**Material for this exercise:**
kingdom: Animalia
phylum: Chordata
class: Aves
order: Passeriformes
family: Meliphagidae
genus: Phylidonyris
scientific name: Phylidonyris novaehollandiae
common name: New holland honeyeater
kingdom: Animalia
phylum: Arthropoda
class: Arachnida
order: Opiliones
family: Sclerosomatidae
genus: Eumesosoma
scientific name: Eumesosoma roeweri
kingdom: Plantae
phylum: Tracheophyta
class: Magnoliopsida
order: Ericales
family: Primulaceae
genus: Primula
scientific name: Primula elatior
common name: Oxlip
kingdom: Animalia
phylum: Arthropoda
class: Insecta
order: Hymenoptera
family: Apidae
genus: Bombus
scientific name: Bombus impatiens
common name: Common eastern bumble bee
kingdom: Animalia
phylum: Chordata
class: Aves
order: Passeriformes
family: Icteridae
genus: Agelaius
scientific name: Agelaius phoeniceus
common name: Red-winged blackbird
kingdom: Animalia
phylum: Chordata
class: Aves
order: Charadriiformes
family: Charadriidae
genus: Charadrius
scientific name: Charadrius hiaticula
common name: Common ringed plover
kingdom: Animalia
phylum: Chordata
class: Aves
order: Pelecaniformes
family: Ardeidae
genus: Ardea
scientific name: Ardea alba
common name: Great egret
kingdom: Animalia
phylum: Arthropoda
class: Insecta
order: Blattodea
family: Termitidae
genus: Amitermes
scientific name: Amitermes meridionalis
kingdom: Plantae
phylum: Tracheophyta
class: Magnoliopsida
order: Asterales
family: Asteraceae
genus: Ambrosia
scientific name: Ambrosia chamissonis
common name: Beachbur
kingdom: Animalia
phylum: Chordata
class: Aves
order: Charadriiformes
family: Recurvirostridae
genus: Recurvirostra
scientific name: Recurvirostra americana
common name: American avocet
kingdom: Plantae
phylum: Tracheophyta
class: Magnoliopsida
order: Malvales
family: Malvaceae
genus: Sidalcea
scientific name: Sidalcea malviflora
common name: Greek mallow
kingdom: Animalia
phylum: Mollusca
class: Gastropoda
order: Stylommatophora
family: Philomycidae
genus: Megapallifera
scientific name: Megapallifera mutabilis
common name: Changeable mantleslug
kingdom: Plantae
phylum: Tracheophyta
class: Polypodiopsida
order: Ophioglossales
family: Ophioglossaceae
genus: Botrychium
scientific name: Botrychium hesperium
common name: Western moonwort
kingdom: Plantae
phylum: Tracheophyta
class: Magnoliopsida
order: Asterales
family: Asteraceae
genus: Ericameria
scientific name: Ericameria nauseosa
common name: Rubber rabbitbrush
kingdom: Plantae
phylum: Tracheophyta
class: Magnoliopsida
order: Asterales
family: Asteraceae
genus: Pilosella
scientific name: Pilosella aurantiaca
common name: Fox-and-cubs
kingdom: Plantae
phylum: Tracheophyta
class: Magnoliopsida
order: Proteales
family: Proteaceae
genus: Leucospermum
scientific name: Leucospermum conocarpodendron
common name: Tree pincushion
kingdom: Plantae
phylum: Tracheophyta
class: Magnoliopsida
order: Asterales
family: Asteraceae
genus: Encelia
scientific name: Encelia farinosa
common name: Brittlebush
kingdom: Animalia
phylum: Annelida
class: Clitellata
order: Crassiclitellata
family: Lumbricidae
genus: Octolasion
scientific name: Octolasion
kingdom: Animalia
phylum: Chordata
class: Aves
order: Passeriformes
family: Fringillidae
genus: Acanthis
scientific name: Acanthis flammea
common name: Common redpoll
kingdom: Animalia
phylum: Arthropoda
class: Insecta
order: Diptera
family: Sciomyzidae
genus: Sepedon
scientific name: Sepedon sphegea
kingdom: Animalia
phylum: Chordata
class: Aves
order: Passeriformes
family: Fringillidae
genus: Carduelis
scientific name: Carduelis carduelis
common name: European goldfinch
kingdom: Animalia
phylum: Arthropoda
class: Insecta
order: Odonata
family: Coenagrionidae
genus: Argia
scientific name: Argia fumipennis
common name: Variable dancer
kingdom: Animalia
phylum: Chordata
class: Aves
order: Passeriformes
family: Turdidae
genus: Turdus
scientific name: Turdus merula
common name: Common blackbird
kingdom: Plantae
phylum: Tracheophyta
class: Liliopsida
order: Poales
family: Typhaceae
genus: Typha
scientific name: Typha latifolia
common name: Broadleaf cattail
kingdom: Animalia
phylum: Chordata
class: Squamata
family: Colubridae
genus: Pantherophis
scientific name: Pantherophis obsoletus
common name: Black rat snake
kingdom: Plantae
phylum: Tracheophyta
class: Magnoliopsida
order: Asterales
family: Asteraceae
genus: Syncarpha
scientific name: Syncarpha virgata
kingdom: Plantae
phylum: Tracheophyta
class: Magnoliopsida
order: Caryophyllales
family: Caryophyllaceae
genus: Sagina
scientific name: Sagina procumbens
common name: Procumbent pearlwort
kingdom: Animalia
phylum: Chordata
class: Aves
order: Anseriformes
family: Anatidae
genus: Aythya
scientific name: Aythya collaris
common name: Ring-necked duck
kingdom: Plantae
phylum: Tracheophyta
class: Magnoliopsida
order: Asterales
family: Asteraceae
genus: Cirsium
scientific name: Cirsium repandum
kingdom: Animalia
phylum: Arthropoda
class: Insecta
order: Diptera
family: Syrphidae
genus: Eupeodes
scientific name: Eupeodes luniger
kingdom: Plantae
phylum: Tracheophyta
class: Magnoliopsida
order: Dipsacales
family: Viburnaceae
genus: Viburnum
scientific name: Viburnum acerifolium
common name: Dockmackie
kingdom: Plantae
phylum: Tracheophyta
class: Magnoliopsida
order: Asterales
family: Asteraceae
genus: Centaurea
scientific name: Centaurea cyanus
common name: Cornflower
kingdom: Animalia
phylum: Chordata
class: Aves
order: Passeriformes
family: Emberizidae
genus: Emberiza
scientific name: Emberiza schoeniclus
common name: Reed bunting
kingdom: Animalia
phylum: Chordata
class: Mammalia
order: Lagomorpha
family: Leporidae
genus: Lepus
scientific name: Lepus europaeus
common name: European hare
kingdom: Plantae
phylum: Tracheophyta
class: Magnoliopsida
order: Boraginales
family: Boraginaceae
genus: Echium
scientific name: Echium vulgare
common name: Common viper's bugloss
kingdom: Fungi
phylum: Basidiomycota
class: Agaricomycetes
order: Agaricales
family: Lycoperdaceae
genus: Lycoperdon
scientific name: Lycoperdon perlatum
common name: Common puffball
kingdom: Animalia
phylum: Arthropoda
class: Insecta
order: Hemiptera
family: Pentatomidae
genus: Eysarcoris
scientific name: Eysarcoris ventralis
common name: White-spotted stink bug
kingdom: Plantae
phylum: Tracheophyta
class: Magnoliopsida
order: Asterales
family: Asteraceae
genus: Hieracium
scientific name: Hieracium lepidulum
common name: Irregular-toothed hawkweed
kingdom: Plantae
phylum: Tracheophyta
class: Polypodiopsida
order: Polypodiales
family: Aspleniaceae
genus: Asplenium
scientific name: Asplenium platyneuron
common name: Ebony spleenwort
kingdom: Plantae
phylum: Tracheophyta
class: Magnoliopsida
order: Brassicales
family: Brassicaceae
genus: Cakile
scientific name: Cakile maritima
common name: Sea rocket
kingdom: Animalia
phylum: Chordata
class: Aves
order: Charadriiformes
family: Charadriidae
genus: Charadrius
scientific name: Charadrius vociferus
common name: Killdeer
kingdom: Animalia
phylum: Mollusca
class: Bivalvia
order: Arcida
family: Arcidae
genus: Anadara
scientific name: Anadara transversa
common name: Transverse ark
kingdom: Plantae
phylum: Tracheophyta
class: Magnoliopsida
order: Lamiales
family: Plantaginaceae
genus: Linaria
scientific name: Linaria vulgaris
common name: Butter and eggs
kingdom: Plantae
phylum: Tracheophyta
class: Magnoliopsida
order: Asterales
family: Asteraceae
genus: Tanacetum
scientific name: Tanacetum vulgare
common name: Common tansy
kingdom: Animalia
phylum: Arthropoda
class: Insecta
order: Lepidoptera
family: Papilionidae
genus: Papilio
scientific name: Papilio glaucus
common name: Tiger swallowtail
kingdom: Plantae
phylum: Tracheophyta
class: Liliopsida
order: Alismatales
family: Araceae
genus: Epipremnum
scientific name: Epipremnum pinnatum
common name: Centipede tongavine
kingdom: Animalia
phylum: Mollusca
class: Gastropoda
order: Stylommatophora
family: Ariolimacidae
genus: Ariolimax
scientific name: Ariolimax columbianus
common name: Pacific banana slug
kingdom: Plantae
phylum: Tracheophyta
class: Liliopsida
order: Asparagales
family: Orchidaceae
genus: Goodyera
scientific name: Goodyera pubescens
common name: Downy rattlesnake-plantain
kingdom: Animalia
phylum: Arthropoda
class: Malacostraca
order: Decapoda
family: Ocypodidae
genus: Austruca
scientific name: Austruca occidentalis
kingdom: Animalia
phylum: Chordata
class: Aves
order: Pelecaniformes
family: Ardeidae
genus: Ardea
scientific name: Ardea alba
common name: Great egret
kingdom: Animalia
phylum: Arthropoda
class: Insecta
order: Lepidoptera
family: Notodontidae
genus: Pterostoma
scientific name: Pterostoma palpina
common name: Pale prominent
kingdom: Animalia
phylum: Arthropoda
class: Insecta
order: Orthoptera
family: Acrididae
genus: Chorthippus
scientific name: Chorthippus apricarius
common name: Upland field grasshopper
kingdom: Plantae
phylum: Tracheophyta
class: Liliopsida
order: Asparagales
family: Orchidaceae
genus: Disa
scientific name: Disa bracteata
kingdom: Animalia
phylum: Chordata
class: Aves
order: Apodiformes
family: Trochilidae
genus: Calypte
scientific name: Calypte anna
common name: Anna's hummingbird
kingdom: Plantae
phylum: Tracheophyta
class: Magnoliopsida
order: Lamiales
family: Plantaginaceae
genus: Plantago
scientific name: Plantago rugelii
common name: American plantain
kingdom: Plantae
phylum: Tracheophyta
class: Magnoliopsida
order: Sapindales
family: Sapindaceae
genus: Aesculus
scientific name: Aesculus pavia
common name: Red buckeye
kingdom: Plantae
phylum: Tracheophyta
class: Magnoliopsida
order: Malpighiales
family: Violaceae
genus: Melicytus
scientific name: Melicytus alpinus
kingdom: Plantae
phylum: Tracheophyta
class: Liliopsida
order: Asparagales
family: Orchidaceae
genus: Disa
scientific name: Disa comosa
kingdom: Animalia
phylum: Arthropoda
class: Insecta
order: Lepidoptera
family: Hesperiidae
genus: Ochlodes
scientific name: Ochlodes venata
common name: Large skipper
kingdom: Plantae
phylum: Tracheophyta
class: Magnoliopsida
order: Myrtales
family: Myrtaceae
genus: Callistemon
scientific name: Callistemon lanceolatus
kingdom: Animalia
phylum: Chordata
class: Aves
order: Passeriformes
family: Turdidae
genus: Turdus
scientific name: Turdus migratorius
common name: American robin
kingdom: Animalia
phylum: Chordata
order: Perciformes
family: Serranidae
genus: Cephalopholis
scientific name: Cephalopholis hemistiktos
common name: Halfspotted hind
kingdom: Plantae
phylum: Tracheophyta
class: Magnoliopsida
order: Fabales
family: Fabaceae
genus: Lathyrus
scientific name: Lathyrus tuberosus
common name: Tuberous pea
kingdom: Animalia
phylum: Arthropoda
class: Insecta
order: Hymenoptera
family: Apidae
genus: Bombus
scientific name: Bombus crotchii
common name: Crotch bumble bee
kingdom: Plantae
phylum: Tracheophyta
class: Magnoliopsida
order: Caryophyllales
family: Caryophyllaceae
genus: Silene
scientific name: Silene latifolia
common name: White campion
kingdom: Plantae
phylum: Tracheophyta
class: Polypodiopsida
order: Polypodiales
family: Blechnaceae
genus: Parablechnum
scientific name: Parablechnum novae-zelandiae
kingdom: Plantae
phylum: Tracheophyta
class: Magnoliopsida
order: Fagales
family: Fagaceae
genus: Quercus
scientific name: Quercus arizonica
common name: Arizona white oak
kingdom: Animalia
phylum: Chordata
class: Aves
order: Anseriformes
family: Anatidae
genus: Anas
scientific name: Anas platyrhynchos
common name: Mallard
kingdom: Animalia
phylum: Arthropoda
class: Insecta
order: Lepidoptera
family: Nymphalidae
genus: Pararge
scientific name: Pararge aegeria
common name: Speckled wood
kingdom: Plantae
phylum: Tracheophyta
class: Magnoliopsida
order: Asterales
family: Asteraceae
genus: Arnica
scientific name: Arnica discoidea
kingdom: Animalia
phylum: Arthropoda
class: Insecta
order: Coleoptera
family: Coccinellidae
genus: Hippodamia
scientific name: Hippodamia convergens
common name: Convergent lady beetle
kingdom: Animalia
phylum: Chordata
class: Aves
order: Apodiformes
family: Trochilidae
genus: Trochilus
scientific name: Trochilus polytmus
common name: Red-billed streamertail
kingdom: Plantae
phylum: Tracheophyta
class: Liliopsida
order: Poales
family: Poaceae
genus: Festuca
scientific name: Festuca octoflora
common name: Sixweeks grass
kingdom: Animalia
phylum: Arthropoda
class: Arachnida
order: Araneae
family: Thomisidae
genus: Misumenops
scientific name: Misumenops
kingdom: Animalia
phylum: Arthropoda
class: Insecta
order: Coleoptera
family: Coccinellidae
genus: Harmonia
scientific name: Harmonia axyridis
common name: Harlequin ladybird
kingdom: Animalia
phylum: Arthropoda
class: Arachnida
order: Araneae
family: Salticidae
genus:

**Problem requirements:**
Copy out, unchanged, the lines of the data from the line with "common name: Upland field grasshopper" to the line with "genus: Plantago", including both of those lines.

**Result for this exercise:**
common name: Upland field grasshopper
kingdom: Plantae
phylum: Tracheophyta
class: Liliopsida
order: Asparagales
family: Orchidaceae
genus: Disa
scientific name: Disa bracteata
kingdom: Animalia
phylum: Chordata
class: Aves
order: Apodiformes
family: Trochilidae
genus: Calypte
scientific name: Calypte anna
common name: Anna's hummingbird
kingdom: Plantae
phylum: Tracheophyta
class: Magnoliopsida
order: Lamiales
family: Plantaginaceae
genus: Plantago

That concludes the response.